Let us turn to local politics. Corruption grows naturally because a culture of lying – of making bogus promises – is imperishably linked to practical success in politics. Insincerity is the hall-mark of the successful politician but this is not seen as a moral blemish – given that politics is two-faced. On the one hand, there is the profession of high ideals which are mostly unreachable while on the other hand, the art of public deception that secures votes and public accolades. How can these disparate urges be balanced in politics? Hypocrisy is the answer. It is Hypocrisy – the lack of truthfulness and honesty and the shaming of virtues that is the root cause of the political sickness that we see in our country and the world. Honest words and actions are politically negative and it is the Hypocrite – the bogus messenger of hope and glory that wins the day. That such a person is corrupt, is ipso facto the case – but it is important to realise that this is the sequel and not the primary cause. An honest man has to lie to get votes. He has, perforce, to embezzle to make good the promises he made to the electors. The bottom line is that he becomes a hypocrite with corruption as the necessary entailment of a job undertaken.

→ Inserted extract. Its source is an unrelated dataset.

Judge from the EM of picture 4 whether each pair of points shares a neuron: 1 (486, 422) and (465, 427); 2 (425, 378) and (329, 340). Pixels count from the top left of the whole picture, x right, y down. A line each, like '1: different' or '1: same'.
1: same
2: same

We have touched on political hypocrisy. No need to add that this moral blemish is near universal and the saddest development of all is the bogus religion professed by people in high places, to secure the kudos that seemingly go with religiosity, that is flaunted and exhibited. Concomitantly, there is a priesthood that finds this moral charade a boost to their own sense of importance and a strange symbiosis has developed of late between high-ranking priests and high-ranking politicians. To all such deluded folk Shakespeare’s famous dictum ‘To thine own self be true’ is the best advice. The more spiritual may reflect on the relevant Biblical injunction – If any man among you seem to be religious, and bridleth not his tongue, but deceiveth his own heart, this man’s religion [is] vain.